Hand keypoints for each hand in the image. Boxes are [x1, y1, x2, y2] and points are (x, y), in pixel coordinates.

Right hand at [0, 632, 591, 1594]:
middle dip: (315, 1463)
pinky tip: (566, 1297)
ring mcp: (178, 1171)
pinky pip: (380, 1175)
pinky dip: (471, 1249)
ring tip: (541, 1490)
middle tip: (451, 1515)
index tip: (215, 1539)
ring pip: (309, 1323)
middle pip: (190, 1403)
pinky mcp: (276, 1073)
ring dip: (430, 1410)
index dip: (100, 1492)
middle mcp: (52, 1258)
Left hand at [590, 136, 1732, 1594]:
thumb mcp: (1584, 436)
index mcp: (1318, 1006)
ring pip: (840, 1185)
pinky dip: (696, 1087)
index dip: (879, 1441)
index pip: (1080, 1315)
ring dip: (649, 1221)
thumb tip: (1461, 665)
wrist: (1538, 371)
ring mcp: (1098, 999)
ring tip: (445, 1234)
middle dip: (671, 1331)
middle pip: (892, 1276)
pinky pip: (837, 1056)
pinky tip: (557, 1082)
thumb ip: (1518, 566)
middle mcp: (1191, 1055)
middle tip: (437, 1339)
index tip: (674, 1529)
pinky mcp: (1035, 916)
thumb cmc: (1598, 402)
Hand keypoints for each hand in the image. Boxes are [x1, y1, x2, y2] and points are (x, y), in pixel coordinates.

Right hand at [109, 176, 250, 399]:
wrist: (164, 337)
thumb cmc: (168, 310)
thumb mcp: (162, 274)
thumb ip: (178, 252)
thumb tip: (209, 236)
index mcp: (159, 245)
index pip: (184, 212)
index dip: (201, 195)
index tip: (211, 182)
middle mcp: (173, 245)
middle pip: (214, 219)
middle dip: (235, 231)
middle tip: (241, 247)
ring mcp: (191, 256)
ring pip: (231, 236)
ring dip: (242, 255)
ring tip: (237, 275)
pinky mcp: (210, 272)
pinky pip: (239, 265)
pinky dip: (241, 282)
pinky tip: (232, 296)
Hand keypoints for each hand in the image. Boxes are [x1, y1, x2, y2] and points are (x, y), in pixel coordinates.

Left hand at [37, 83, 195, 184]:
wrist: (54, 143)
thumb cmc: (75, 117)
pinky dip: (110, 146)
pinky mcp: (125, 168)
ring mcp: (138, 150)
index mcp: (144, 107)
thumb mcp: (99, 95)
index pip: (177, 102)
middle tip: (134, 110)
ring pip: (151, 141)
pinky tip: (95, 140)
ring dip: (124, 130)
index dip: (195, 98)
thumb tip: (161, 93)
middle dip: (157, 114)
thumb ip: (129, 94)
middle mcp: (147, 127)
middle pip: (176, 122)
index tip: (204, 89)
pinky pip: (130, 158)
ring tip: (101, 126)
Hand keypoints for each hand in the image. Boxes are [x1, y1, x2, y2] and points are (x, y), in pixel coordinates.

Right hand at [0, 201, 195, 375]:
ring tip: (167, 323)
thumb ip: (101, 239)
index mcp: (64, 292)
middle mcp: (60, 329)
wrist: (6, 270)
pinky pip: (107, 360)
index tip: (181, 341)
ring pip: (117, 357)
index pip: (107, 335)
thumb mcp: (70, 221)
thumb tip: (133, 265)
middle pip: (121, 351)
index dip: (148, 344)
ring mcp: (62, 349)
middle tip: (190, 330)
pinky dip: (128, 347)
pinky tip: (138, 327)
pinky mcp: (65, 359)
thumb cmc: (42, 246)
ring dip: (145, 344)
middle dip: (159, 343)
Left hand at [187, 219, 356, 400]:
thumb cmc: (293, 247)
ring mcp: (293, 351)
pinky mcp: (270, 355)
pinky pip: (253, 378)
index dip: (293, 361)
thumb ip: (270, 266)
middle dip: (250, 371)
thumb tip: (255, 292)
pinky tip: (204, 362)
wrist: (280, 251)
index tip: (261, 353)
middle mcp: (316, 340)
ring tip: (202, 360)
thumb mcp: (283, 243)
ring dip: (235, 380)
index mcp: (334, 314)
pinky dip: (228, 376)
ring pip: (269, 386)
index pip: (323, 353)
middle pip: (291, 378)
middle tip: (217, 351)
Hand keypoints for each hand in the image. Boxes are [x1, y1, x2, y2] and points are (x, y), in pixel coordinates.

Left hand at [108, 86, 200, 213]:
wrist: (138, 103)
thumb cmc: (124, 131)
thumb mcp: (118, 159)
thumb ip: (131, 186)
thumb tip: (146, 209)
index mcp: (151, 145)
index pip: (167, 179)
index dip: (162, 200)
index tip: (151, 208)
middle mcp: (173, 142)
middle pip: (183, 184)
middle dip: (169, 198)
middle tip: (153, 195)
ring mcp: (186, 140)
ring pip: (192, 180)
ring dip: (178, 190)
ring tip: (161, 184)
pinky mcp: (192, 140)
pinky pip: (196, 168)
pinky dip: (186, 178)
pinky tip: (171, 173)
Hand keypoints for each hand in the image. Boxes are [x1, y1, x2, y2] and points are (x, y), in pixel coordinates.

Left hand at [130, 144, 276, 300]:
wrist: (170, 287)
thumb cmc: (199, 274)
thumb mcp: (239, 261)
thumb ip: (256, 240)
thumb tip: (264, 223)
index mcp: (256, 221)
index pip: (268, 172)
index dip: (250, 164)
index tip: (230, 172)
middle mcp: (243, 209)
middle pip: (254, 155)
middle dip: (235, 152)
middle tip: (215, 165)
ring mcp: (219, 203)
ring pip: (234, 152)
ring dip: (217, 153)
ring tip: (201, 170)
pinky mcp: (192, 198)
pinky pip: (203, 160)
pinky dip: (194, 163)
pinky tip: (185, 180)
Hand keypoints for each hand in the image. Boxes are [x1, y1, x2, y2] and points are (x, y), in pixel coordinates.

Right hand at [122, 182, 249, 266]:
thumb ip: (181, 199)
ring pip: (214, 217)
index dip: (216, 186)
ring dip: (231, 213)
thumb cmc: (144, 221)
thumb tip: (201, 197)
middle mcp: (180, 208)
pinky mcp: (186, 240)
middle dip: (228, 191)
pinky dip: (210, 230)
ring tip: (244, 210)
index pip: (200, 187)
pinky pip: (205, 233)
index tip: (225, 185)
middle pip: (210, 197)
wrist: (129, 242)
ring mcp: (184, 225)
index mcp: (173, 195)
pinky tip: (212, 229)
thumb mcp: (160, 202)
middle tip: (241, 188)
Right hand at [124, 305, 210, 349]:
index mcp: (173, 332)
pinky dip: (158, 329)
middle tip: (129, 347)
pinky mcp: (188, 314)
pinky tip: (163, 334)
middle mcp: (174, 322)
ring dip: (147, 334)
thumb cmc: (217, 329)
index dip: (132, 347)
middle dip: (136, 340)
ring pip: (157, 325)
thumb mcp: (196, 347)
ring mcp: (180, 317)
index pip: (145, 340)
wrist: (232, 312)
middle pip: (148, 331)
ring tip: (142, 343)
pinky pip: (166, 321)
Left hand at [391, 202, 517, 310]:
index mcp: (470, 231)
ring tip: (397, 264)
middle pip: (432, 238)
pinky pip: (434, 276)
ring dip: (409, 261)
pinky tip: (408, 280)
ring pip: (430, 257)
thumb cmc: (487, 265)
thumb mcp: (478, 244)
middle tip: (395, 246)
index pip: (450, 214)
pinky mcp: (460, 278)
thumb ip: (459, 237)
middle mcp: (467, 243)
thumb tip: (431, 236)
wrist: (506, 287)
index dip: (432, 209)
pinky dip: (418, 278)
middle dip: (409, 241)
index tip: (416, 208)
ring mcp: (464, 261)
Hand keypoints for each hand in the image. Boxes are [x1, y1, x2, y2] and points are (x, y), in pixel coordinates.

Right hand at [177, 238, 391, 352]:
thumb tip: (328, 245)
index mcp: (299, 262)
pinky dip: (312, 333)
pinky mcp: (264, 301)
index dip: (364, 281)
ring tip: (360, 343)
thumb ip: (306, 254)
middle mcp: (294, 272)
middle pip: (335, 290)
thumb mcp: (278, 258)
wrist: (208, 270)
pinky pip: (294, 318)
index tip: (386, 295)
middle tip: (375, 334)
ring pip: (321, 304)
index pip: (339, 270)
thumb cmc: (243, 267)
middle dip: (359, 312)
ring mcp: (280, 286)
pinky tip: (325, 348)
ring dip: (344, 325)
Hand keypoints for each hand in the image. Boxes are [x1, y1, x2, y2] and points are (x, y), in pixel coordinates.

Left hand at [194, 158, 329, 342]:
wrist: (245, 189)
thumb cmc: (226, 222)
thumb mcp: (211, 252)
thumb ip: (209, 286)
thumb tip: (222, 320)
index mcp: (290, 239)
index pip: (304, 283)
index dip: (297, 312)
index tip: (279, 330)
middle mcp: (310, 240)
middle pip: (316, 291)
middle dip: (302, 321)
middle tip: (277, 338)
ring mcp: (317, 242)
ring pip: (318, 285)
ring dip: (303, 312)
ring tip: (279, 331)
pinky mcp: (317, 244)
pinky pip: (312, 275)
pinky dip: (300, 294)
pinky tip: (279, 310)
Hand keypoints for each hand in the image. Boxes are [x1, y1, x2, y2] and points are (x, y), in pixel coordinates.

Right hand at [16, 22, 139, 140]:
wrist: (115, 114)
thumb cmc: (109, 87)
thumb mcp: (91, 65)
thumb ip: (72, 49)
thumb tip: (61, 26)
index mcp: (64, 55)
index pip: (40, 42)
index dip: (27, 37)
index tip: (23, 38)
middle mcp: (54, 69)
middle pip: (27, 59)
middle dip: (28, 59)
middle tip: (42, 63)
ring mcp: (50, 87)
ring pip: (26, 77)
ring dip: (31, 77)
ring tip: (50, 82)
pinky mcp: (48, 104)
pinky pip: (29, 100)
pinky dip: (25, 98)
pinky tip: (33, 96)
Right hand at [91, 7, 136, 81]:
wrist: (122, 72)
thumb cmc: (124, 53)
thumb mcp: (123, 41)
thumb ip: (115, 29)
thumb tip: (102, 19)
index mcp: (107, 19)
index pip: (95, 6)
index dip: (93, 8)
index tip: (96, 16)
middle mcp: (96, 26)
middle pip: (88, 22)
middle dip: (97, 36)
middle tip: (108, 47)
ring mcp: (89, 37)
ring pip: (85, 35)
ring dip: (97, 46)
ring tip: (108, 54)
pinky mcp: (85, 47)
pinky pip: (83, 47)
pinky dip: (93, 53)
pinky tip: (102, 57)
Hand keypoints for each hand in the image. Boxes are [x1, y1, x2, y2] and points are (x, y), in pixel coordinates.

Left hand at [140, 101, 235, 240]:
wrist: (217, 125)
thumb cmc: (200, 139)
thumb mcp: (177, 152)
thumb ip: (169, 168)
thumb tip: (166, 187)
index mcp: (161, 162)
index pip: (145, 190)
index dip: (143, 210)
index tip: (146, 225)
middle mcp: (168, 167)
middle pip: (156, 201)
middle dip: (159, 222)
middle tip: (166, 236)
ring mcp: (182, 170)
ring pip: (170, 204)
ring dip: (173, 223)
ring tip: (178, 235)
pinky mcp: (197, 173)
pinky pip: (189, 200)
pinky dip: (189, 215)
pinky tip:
--
▶ _WHAT THE TASK ASKS_
Beginning at the line with "middle tip: (134, 110)" and ending at the line with "ring dip: (235, 380)", reproduce each line of the data above exactly, and add no other lines.

▶ _ANSWER AREA_
middle tip: (134, 110)
ring pip: (151, 141)
pinky tip: (95, 140)
ring dip: (124, 130)
index dip: (195, 98)
thumb tip: (161, 93)
middle dip: (157, 114)
thumb ip: (129, 94)
middle mcp: (147, 127)
middle pip: (176, 122)
index tip: (204, 89)
pinky pip: (130, 158)
ring tip: (101, 126)
Hand keypoints for each hand in the image. Boxes are [x1, y1, x2, y2] and points are (x, y), in pixel coordinates.

Right hand at [0, 201, 195, 375]:
ring tip: (167, 323)
thumb ip: (101, 239)
index mcp: (64, 292)
middle mcp: (60, 329)
wrist: (6, 270)
pinky pip: (107, 360)
index tip: (181, 341)
ring pip: (117, 357)
index pip: (107, 335)
thumb mcp: (70, 221)
thumb tip: (133, 265)
middle pip: (121, 351)
index dip: (148, 344)
ring mcp: (62, 349)
middle tip: (190, 330)
pinky dip: (128, 347)
pinky tip: (138, 327)
pinky mcp: (65, 359)
thumb cmc: (42, 246)
ring dip: (145, 344)
middle dip: (159, 343)
Left hand at [187, 219, 356, 400]:
thumb cmc: (293, 247)
ring mcp: (293, 351)
pinky mcp: (270, 355)
pinky pip: (253, 378)
index dip: (293, 361)
thumb ip: (270, 266)
middle dip: (250, 371)
thumb tip: (255, 292)
pinky tip: (204, 362)
wrist: (280, 251)
index tip: (261, 353)
middle mcp: (316, 340)
ring tip: (202, 360)
thumb mcp: (283, 243)
ring dip: (235, 380)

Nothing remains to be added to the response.